» Task prompt: Please reproduce the lines of the items below word for word, from the first line of the items up to and including the line with "იაპონიაში განსახილველი ინიციატივა ერთი".

» Dataset entries:
************
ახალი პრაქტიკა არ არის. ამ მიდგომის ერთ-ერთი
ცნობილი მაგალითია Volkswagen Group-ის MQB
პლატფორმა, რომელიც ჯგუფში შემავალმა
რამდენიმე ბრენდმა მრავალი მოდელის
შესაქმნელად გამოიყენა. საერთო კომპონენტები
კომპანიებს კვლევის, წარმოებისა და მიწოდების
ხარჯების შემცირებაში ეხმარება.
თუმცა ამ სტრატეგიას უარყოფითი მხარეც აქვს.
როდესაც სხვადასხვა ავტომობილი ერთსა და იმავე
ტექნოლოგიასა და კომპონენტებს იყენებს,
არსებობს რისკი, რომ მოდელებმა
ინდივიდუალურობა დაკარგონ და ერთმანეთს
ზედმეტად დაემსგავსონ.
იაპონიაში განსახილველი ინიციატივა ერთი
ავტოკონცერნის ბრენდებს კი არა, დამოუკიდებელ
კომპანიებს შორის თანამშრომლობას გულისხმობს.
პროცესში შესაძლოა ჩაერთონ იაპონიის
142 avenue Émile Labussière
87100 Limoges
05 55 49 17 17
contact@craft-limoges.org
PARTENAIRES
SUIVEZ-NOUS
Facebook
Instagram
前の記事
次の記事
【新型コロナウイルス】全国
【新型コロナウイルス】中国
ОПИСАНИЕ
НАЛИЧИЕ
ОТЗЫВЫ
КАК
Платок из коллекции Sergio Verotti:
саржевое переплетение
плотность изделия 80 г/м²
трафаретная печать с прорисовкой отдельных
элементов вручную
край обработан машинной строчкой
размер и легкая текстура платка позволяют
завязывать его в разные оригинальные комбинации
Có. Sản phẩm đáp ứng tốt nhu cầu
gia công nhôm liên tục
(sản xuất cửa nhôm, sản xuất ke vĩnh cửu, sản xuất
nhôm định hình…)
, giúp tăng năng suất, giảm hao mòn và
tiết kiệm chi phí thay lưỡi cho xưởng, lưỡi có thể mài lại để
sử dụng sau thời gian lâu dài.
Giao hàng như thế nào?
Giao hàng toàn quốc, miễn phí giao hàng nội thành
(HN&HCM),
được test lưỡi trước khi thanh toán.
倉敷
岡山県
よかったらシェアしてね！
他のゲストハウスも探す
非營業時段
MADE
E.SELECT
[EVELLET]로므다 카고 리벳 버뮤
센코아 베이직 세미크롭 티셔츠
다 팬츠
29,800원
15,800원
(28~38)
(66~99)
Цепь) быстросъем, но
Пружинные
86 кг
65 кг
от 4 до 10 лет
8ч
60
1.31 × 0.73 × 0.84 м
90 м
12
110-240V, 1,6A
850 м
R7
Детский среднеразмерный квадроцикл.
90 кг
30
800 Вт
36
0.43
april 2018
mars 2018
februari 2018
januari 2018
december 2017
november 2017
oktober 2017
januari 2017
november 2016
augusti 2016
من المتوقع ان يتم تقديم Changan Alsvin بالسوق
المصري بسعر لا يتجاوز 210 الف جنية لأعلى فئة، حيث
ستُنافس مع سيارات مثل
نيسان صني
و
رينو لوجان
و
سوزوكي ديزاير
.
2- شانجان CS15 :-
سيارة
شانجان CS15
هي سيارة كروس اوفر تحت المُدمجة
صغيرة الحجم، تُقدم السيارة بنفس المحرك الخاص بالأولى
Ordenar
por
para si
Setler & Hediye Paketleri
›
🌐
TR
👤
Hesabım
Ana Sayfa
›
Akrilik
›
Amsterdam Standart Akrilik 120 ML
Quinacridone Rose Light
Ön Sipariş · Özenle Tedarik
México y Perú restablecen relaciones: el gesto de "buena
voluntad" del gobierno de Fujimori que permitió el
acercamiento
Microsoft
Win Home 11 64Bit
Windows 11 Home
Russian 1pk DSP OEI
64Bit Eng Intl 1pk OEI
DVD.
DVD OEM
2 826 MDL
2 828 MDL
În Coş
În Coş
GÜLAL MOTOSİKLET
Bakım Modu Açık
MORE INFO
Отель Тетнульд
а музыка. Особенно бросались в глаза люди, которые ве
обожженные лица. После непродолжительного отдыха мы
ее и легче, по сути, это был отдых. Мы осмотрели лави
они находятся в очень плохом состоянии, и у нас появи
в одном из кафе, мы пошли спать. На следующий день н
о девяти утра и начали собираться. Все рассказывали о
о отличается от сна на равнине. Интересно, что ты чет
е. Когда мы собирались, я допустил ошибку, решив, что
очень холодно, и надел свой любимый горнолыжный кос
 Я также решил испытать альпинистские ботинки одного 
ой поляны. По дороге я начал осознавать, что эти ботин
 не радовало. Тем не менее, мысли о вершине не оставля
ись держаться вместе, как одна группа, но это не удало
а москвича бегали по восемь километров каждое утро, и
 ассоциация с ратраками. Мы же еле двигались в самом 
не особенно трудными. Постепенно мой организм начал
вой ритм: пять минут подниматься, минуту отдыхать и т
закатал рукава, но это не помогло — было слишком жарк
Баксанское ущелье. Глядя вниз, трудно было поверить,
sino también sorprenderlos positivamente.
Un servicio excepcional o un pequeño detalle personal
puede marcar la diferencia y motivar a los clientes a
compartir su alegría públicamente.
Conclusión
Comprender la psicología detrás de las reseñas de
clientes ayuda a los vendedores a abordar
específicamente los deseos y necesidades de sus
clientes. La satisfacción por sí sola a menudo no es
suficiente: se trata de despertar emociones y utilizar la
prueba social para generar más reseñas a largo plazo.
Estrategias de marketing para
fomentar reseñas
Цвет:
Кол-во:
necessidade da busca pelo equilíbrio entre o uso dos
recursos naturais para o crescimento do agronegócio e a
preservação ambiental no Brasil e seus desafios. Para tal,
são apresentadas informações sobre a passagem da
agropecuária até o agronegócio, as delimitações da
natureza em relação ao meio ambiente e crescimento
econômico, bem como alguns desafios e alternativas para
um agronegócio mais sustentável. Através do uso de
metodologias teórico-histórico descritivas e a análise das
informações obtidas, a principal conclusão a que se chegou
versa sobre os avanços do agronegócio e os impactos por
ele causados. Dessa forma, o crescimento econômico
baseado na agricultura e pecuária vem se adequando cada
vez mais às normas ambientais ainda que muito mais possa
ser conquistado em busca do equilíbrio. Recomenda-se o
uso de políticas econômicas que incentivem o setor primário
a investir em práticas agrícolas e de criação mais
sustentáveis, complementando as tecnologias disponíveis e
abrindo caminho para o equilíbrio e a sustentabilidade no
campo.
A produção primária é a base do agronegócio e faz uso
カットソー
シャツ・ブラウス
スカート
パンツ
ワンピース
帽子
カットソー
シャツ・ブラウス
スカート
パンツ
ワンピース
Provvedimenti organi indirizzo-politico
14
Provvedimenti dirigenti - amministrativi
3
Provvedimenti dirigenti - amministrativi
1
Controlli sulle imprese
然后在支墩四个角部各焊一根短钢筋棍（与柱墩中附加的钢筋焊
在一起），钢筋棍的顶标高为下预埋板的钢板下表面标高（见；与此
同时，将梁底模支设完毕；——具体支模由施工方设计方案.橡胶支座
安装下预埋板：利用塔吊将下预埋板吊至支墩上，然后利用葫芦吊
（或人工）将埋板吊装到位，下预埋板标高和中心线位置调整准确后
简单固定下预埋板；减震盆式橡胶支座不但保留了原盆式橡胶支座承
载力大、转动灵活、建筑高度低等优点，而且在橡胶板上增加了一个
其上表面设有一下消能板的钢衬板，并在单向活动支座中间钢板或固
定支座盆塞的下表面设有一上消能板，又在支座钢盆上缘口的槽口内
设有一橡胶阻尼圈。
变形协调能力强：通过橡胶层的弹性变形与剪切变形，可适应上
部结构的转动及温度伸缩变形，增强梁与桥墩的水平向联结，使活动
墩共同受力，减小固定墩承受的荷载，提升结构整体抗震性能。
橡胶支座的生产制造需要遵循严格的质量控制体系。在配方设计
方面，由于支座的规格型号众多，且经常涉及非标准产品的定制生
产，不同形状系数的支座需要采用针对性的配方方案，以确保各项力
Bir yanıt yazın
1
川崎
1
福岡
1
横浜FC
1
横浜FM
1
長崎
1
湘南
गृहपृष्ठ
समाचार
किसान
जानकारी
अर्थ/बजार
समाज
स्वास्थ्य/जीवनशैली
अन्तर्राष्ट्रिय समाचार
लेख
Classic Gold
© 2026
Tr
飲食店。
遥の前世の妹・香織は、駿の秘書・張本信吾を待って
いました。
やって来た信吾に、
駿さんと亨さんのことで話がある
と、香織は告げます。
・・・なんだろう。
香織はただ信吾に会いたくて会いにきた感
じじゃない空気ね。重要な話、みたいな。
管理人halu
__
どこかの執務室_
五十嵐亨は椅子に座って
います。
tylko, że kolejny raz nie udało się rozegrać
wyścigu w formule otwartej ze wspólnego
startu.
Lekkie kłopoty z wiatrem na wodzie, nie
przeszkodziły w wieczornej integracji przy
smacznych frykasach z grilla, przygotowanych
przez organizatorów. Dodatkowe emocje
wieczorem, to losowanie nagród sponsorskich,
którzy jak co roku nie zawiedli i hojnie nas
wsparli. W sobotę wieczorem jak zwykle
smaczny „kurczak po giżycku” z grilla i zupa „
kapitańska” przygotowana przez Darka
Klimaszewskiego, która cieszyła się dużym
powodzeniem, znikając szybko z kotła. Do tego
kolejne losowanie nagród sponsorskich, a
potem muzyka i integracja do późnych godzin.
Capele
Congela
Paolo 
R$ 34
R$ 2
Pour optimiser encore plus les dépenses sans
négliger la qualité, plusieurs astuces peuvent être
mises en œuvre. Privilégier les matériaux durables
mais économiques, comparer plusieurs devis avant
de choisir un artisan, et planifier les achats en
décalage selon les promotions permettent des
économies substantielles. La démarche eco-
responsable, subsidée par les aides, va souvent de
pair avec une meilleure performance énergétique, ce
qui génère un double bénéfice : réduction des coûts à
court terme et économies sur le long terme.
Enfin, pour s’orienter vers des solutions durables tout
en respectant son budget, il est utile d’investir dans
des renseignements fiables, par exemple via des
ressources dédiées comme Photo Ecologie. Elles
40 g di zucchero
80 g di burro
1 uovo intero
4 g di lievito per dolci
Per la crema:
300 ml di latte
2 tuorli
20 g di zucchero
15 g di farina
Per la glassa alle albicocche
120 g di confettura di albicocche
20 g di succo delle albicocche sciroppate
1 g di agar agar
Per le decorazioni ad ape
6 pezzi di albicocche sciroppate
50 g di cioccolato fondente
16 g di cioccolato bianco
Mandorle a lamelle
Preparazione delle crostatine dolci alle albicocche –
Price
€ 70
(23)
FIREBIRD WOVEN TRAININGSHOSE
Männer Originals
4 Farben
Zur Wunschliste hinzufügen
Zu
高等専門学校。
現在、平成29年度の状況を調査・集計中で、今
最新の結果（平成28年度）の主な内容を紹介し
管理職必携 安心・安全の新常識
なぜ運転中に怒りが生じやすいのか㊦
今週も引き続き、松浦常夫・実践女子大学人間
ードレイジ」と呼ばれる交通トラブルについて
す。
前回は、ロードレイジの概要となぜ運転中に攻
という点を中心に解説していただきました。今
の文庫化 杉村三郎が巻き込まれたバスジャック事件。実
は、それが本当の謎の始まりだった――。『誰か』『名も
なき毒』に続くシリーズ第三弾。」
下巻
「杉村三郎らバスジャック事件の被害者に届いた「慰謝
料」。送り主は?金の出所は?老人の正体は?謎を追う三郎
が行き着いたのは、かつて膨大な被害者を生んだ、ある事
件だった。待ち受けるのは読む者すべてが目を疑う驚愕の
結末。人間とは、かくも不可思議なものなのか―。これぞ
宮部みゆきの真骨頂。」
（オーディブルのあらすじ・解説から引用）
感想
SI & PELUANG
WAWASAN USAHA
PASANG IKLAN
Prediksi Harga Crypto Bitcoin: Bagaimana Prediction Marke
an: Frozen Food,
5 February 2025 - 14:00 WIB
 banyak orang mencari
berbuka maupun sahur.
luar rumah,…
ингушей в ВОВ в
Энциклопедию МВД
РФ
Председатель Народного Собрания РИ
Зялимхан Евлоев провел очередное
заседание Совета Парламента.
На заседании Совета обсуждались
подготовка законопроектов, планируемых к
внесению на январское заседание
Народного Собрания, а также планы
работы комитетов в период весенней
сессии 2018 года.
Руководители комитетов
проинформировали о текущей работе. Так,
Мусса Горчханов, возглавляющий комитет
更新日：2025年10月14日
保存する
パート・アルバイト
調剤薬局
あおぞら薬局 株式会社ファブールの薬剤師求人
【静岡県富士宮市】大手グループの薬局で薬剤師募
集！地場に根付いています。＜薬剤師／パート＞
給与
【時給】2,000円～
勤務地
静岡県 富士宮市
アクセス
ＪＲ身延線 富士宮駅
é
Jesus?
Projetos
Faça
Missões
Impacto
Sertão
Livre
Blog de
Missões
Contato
************
» Written reply:
ახალი პრაქტიკა არ არის. ამ მიდგომის ერთ-ერთი
ცნობილი მაგალითია Volkswagen Group-ის MQB
პლატფორმა, რომელიც ჯგუფში შემავალმა
რამდენიმე ბრენდმა მრავალი მოდელის
შესაქმნელად გამოიყენა. საერთო კომპონენტები
კომპანიებს კვლევის, წარმოებისა და მიწოდების
ხარჯების შემცირებაში ეხმარება.
თუმცა ამ სტრატეგიას უარყოფითი მხარეც აქვს.
როდესაც სხვადასხვა ავტომობილი ერთსა და იმავე
ტექნოლოგიასა და კომპონენტებს იყენებს,
არსებობს რისკი, რომ მოდელებმა
ინდივიდუალურობა დაკარგონ და ერთმანეთს
ზედმეტად დაემსგავსონ.
იაპონიაში განსახილველი ინიციატივა ერთი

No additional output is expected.